A year. It has been exactly a year since the first chapter of Further came into the world.
A year since I stepped beyond those first uncertain vignettes and committed to something different. Something larger. A series. And though Further seems, in hindsight, such a small and tentative thing – oh, how I hesitated, how I dreaded binding myself to something like that – here we are, a year later. Fifty-two chapters and somewhere around 450,000 words later. And all of it feels at once so distant and so close.
Henry is a lord now. Hans is a father. Jitka is family. We have walked so far with all of them – and not only with them, but with Godwin and Dry Devil, with Pavel, Zizka, Katherine, Lukas (yes, that still hurts), Thomas, and the rest.

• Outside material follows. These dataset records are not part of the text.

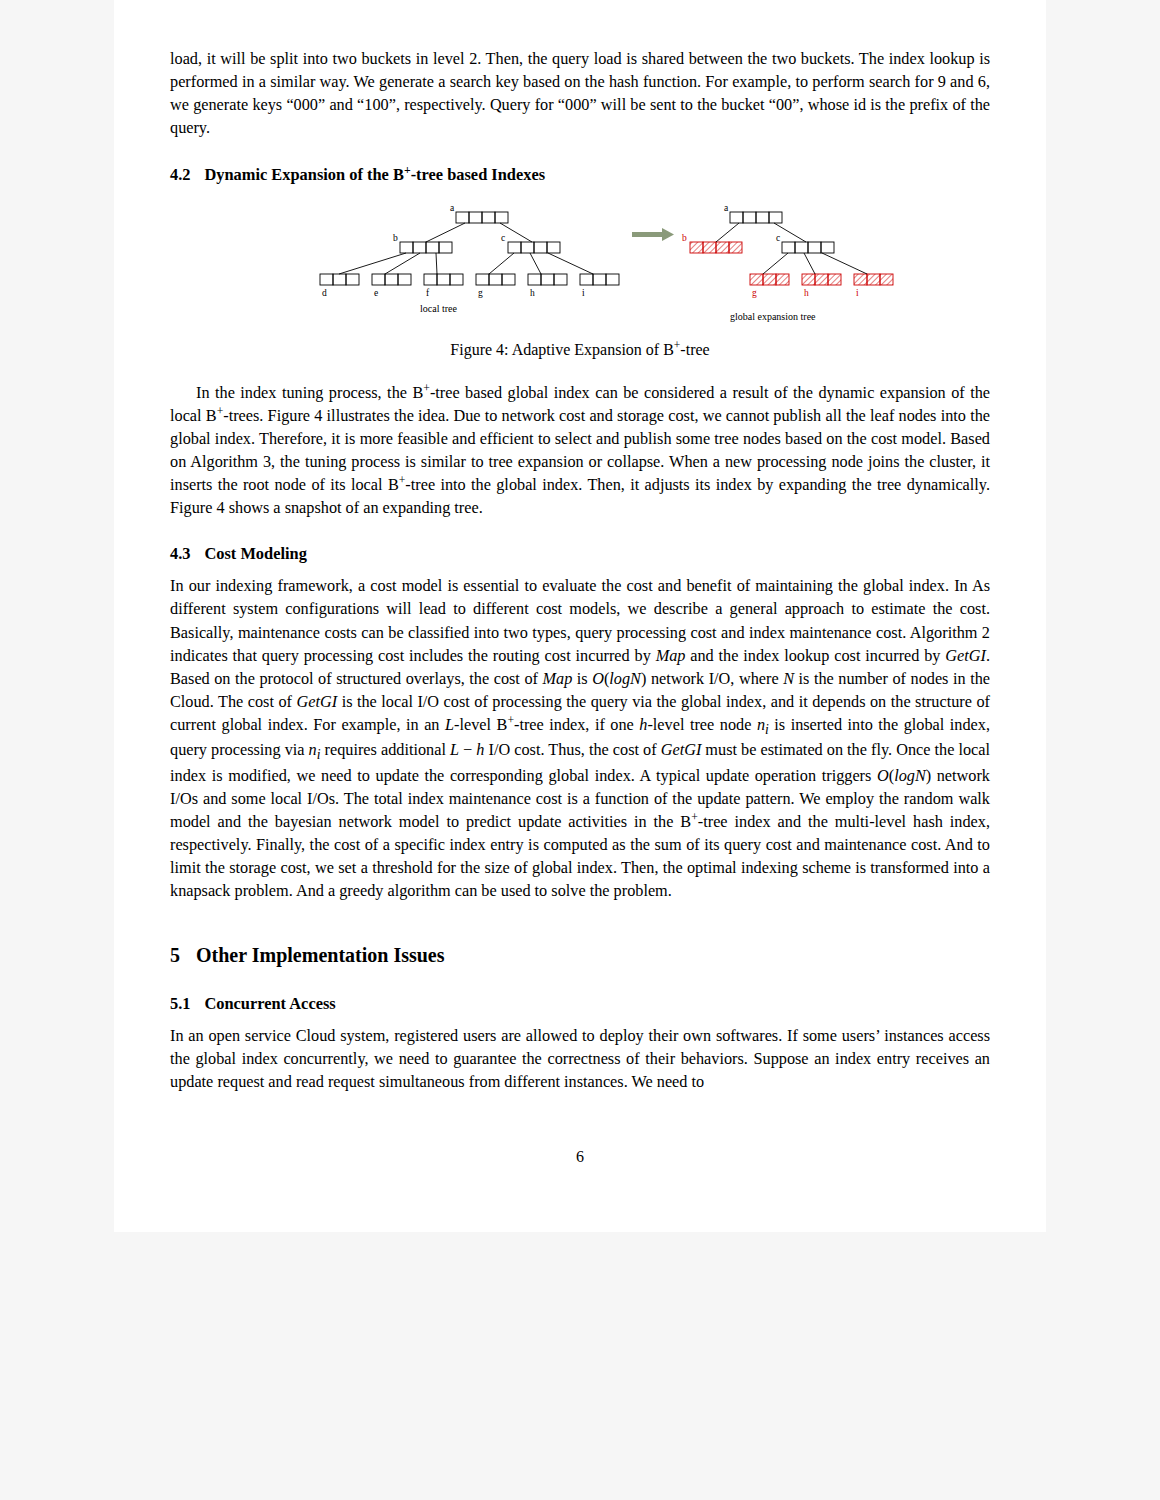load, it will be split into two buckets in level 2. Then, the query load is shared between the two buckets. The index lookup is performed in a similar way. We generate a search key based on the hash function. For example, to perform search for 9 and 6, we generate keys “000” and “100”, respectively. Query for “000” will be sent to the bucket “00”, whose id is the prefix of the query.
4.2 Dynamic Expansion of the B+-tree based Indexes
a b c d e f g h i a c b g h i local tree global expansion tree
Figure 4: Adaptive Expansion of B+-tree
In the index tuning process, the B+-tree based global index can be considered a result of the dynamic expansion of the local B+-trees. Figure 4 illustrates the idea. Due to network cost and storage cost, we cannot publish all the leaf nodes into the global index. Therefore, it is more feasible and efficient to select and publish some tree nodes based on the cost model. Based on Algorithm 3, the tuning process is similar to tree expansion or collapse. When a new processing node joins the cluster, it inserts the root node of its local B+-tree into the global index. Then, it adjusts its index by expanding the tree dynamically. Figure 4 shows a snapshot of an expanding tree.
4.3 Cost Modeling
In our indexing framework, a cost model is essential to evaluate the cost and benefit of maintaining the global index. In As different system configurations will lead to different cost models, we describe a general approach to estimate the cost. Basically, maintenance costs can be classified into two types, query processing cost and index maintenance cost. Algorithm 2 indicates that query processing cost includes the routing cost incurred by Map and the index lookup cost incurred by GetGI. Based on the protocol of structured overlays, the cost of Map is O(logN) network I/O, where N is the number of nodes in the Cloud. The cost of GetGI is the local I/O cost of processing the query via the global index, and it depends on the structure of current global index. For example, in an L-level B+-tree index, if one h-level tree node ni is inserted into the global index, query processing via ni requires additional L − h I/O cost. Thus, the cost of GetGI must be estimated on the fly. Once the local index is modified, we need to update the corresponding global index. A typical update operation triggers O(logN) network I/Os and some local I/Os. The total index maintenance cost is a function of the update pattern. We employ the random walk model and the bayesian network model to predict update activities in the B+-tree index and the multi-level hash index, respectively. Finally, the cost of a specific index entry is computed as the sum of its query cost and maintenance cost. And to limit the storage cost, we set a threshold for the size of global index. Then, the optimal indexing scheme is transformed into a knapsack problem. And a greedy algorithm can be used to solve the problem.
5 Other Implementation Issues
5.1 Concurrent Access
In an open service Cloud system, registered users are allowed to deploy their own softwares. If some users’ instances access the global index concurrently, we need to guarantee the correctness of their behaviors. Suppose an index entry receives an update request and read request simultaneous from different instances. We need to
6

It has been a remarkable journey. One along which I have, from a great distance, met many wonderful readers. Some have said their farewells as the story moved on; others joined somewhere along the way. But every single one of them – every single one of you – I have held in great regard and gratitude. The story that grew across this year was for Henry and Hans. For me. For you.
And near the very beginning of that journey, there was one extraordinary encounter – one that has marked not only the story itself, but me as a person. I would never have imagined that this tale would lead me to someone so kindred – in how they see and feel this story, in their humour, in their love of the natural world. In who they are. And someone so remarkably gifted, someone who creates genuine art, who carries real and serious talent – and yet remains so warm, so unassuming. Someone I humbly allow myself to call a friend.
And it was the very @playpausephoto who asked me, some time ago, whether the saga had a name.
Which gave me pause. Because – well. When I began writing Further a year ago, it would never have occurred to me that any of this would grow to such proportions. And yet, in that moment, I understood that the saga does have a name. It always had one.
Because if this entire story is about one thing above all others, it is about finding one's own kingdom. That state of simple human happiness. Hans's. Henry's. Jitka's. Perhaps others'. Perhaps even ours.
Thank you for everything, @playpausephoto – for the dozens of beautiful and devastating photographs that have accompanied this story, for helping give shape to the words, for being a steady presence in moments of doubt.
Thank you for who you are.
And thank you to everyone who has walked this long road alongside Henry, Hans, me, and the rest.
As for whether this is the end of the saga – the end of Our Kingdom Come – the short answer is: no, it is not. And I do not mean merely the epilogue to Hearth and Kin, which will arrive soon (as you know, every series has had its epilogue).
What comes after that – that remains to be seen. It will depend on energy, on time, and on whether there is still an appetite among you, the readers, for another journey through this saga.
But something will come. One way or another.
The saga has an ending. A final chapter that has lived in my head for this entire year. One I have spent this entire year trying not to think about too much.
Because everything must have a beginning. And an end.